On the other hand if your processes need to chatter a lot, option one is the way to go because the inter-process communication is way cheaper than communication between different VMs. You gain more with this than you lose with lock contention.
I believe the answer is in the preceding paragraph:
The SMP VM with only one scheduler is slightly slower (10%) than the non
SMP VM.
This is because the SMP VM need to use locks for all shared
datastructures. But as
long as there are no lock-conflicts the overhead caused by
locking is not that high (it
is the lock conflicts that takes time).
Scheduler's reliance on locks for shared data structures can impose an overhead on a given system. It seems to follow that having multiple schedulers on one SMP VM imposes a collectively greater overhead.
There are some advatanges with several nodes on one physical machine.
1) Resource locking overhead as mentioned.

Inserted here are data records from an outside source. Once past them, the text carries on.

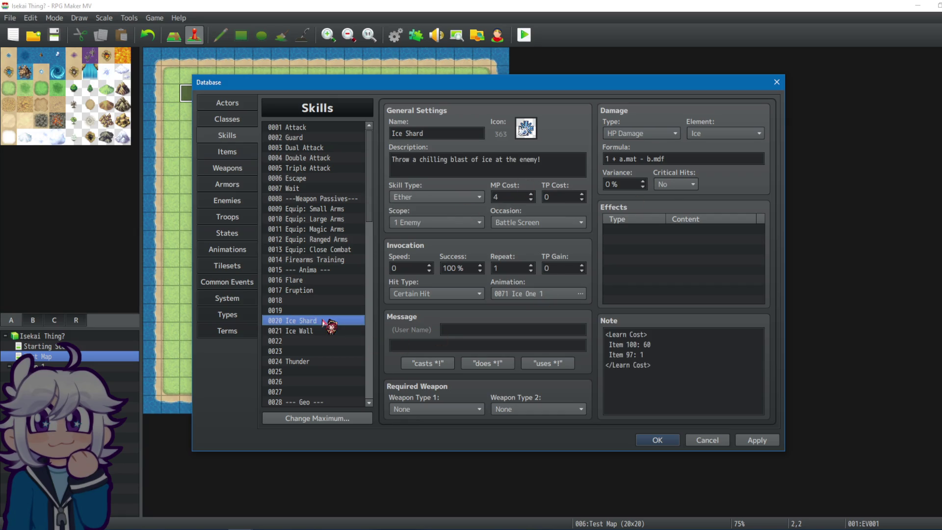
left_click(632, 367)
key("ctrl+a")
key("ctrl+c")
left_click(334, 331)
left_click(661, 373)
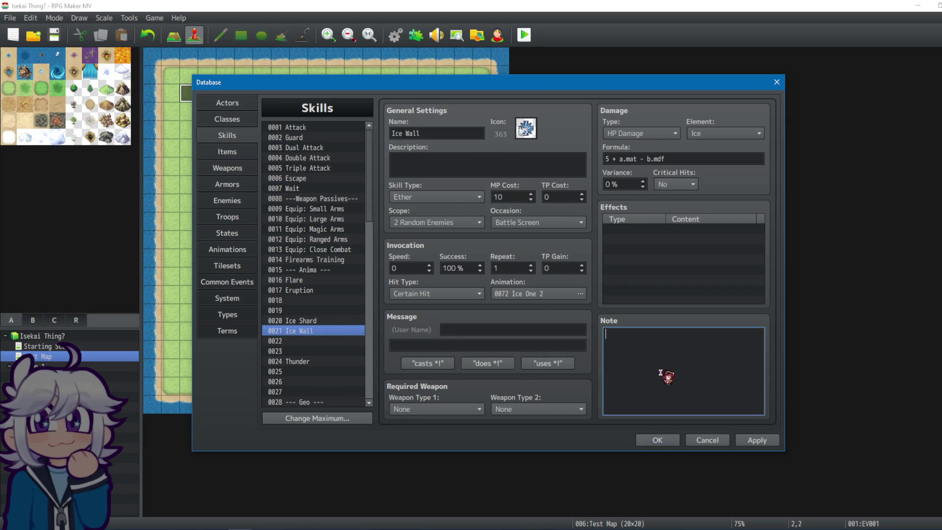
key("ctrl+v")
left_click(664, 346)
key("BackSpace")
key("BackSpace")
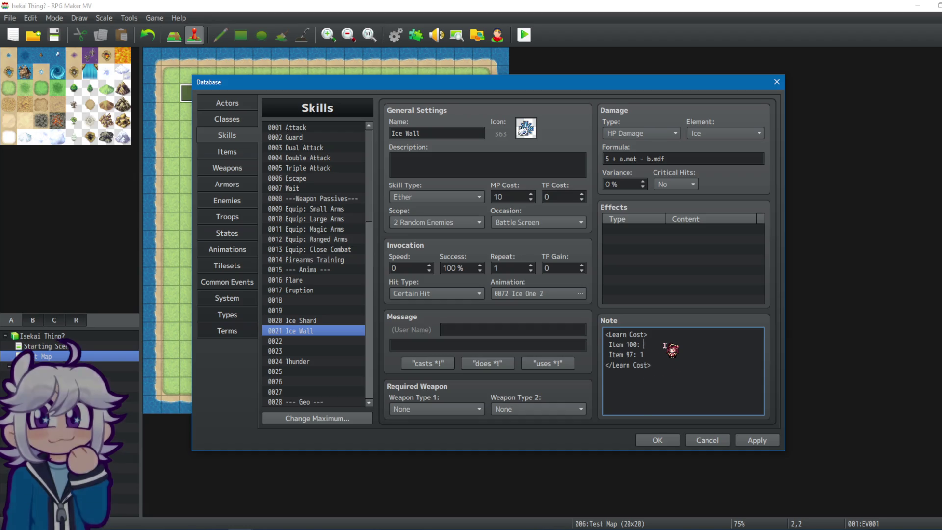
type("180")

2) Fail-over. In telecom products you really don't want to have the beam come crashing down on you. If you have NIFs or linked-in drivers in your system this might occur.
3) Memory locality. Few nodes gives you a poor-mans way to force processes to a few cores. This could be a big boost for NUMA archs typically but also for SMP. The scheduler don't take NUMA into account (yet). You can spawn a process to a specific scheduler and lock it to it, it won't migrate but that is an undocumented feature ... or it was removed all together. I forget.
With several nodes you will need a load balancer between the nodes of course but that is the usual way to do it anyways. Some logic that supervises the nodes.
However, the numbers from the EUC papers are over a year old [#] and I wouldn't recommend a multi-node approach if you don't really need it. The runtime system is much better at handling these types of problems today. A lot of lock overhead has been removed and the mrq-scheduler has been improved.
# 2009's numbers look like this.
Edit:
Regarding 3) the spawn feature i mentioned is,
spawn_opt(fun() -> ... end, [{scheduler, Id}]) -> pid(),
where Id is an integer and refers to a specific scheduler.
I wouldn't recommend using it since it undocumented.